**The task**
Find the line in the data below that contains "les mythes druidiques". Return that line and all the lines after it, unchanged.

Transcribed page contents:
-.-.-

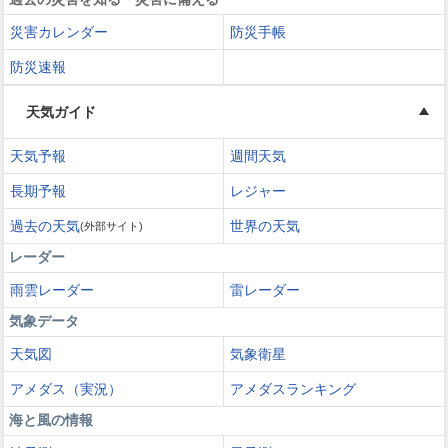
災害カレンダー
防災手帳
防災速報
天気ガイド
天気予報
週間天気
長期予報
レジャー
過去の天気
世界の天気
(外部サイト)
レーダー
雨雲レーダー
雷レーダー
気象データ
天気図
気象衛星
アメダス（実況）
アメダスランキング
海と風の情報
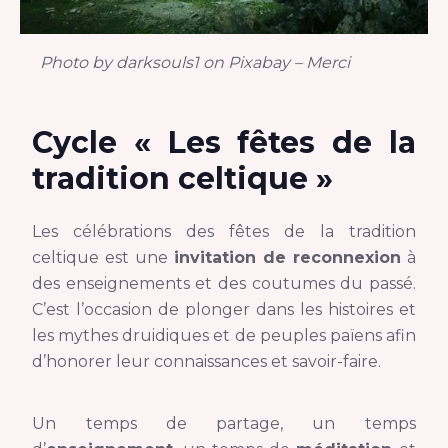
Photo by darksouls1 on Pixabay – Merci
Cycle « Les fêtes de la
tradition celtique »
Les célébrations des fêtes de la tradition
celtique est une
invitation de reconnexion
à
des enseignements et des coutumes du passé.
C’est l’occasion de plonger dans les histoires et
les mythes druidiques et de peuples païens afin
d’honorer leur connaissances et savoir-faire.
Un temps de partage, un temps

-.-.-

**Final answer**
les mythes druidiques et de peuples païens afin
d’honorer leur connaissances et savoir-faire.
Un temps de partage, un temps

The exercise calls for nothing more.